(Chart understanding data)
****

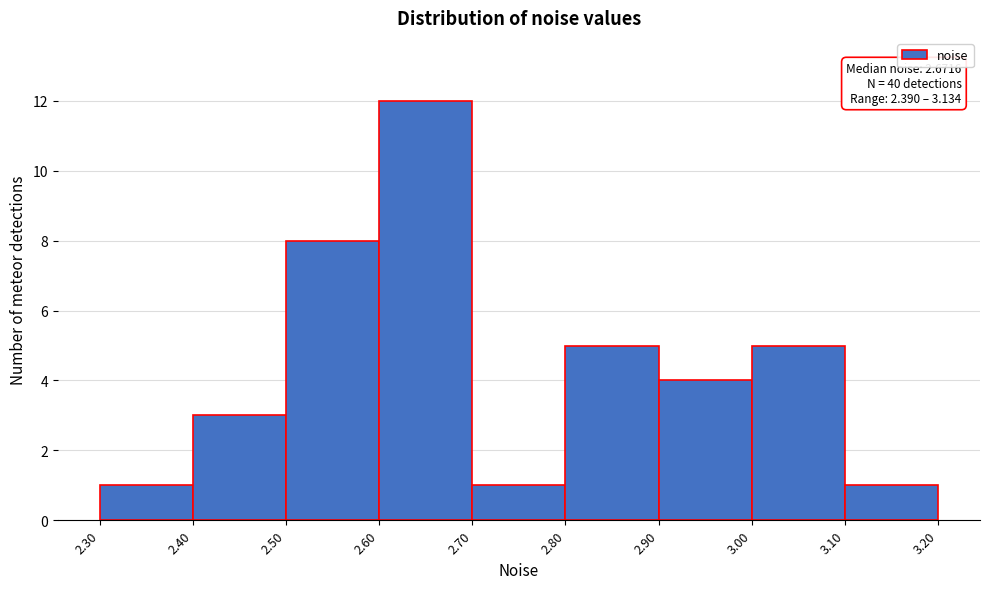

Which range on the x-axis has the tallest bar?

2.60 to 2.70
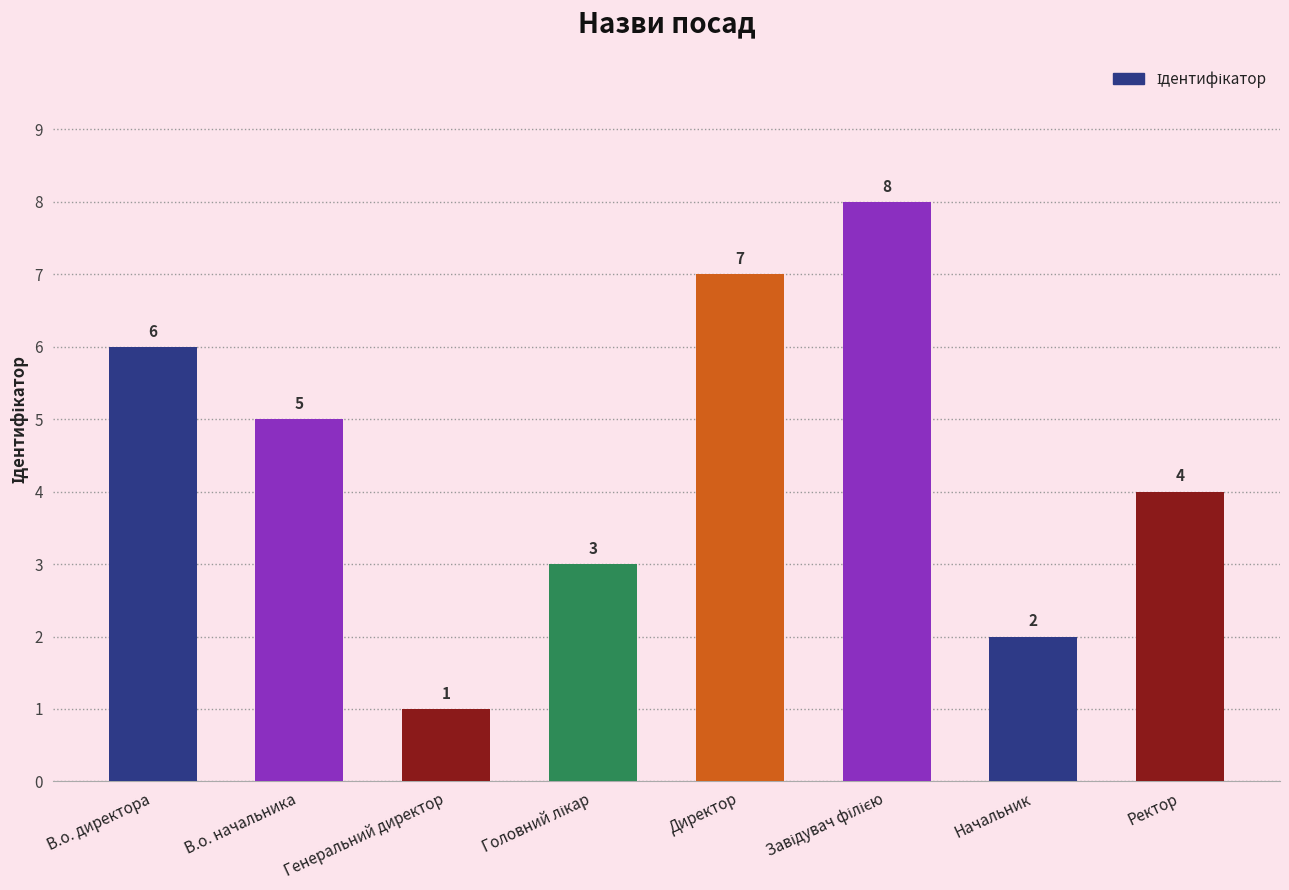

What is the label of the 7th bar from the left?

Начальник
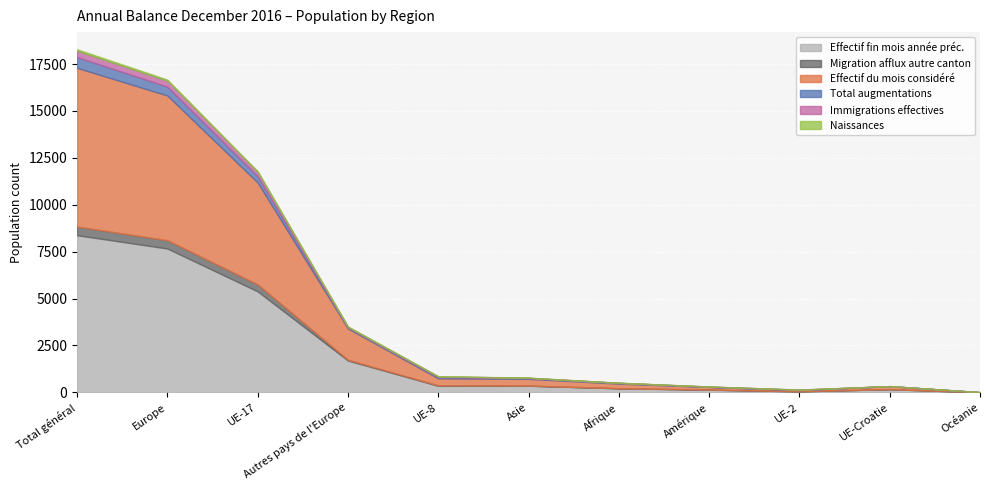

What is the greatest value displayed?

8463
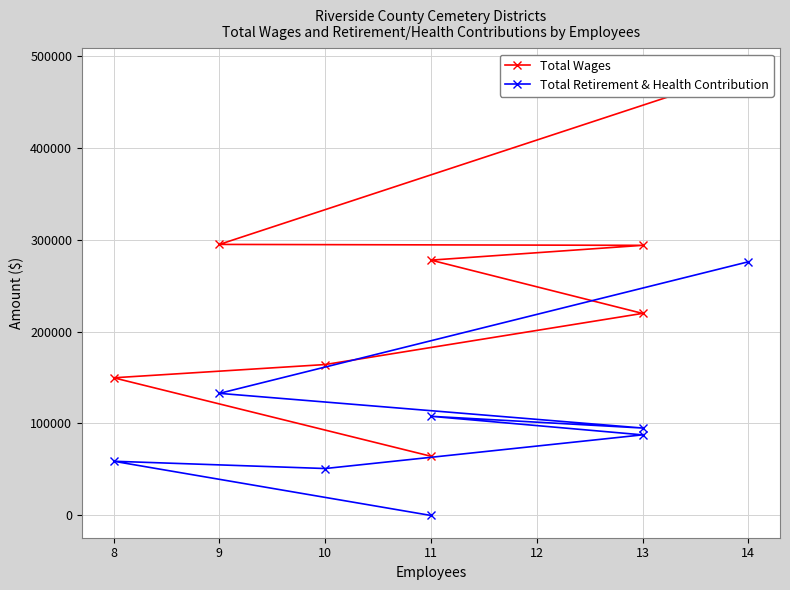

Rank the series at 13 from highest to lowest value.

Total Wages, Total Retirement & Health Contribution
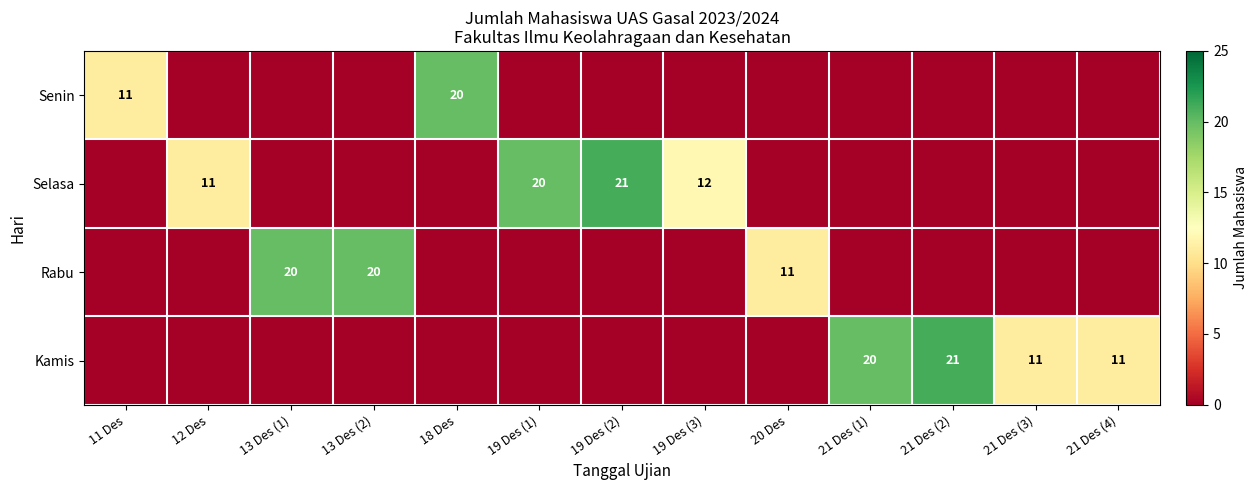

Which series changed the most between 19 Des (3) and 21 Des (4)?

Selasa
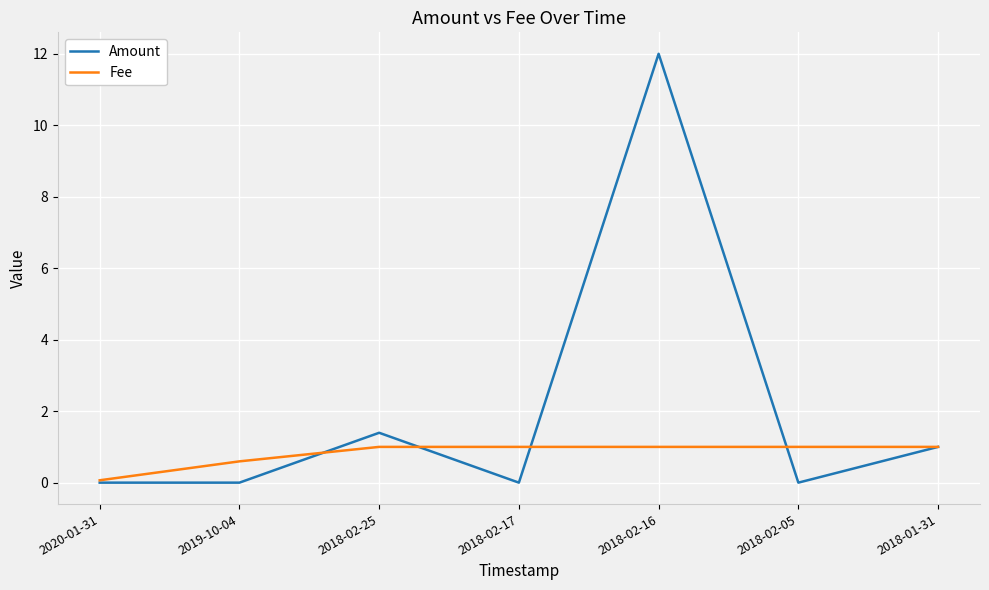

Is the value of Amount at 2018-02-17 greater than the value of Fee at 2018-01-31?

No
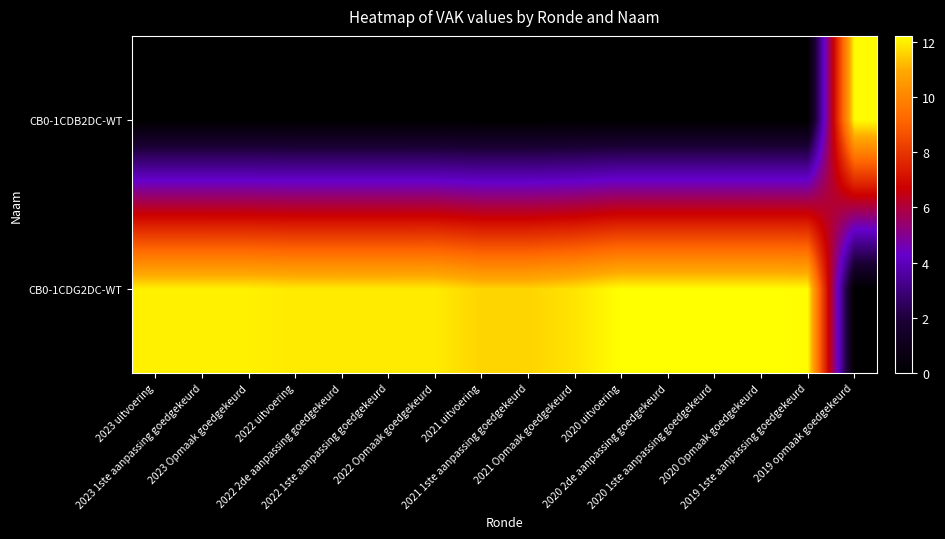

Count the number of categories in the chart.

16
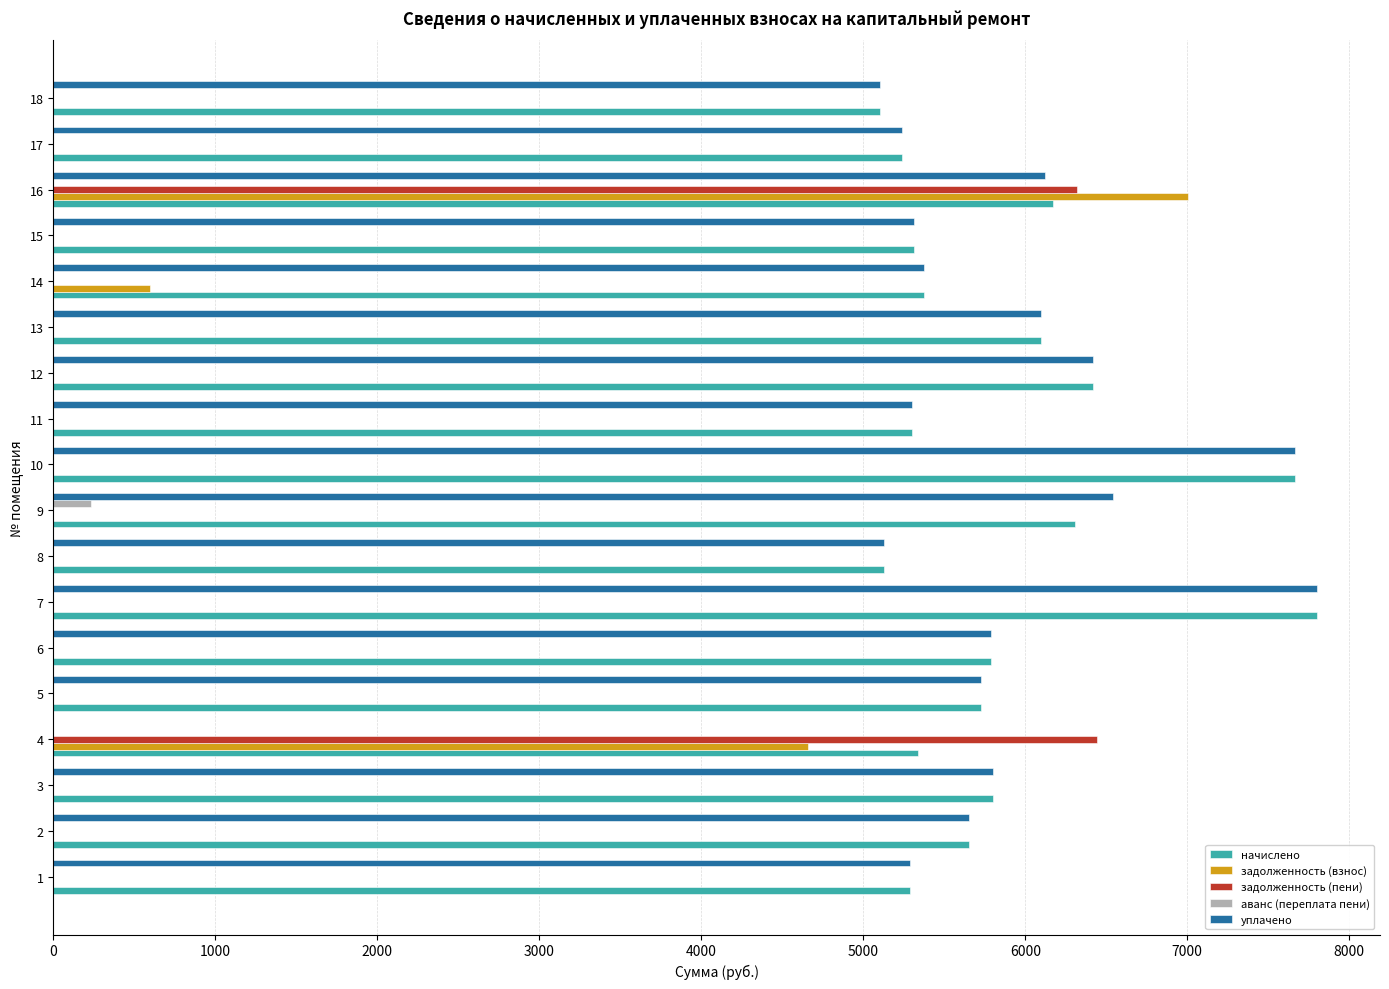

What is the highest value of the начислено series?

7799.8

****

> [Problem to solve]: Rewrite every line of the listing above, substituting "data series" for each occurrence of "series" and leaving everything else unchanged. Omit the pictures from your answer.

> [Output of the exercise]:
Which range on the x-axis has the tallest bar?

2.60 to 2.70

What is the label of the 7th bar from the left?

Начальник

What is the greatest value displayed?

8463

Rank the data series at 13 from highest to lowest value.

Total Wages, Total Retirement & Health Contribution

Which data series changed the most between 19 Des (3) and 21 Des (4)?

Selasa

Is the value of Amount at 2018-02-17 greater than the value of Fee at 2018-01-31?

No

Count the number of categories in the chart.

16

What is the highest value of the начислено data series?

7799.8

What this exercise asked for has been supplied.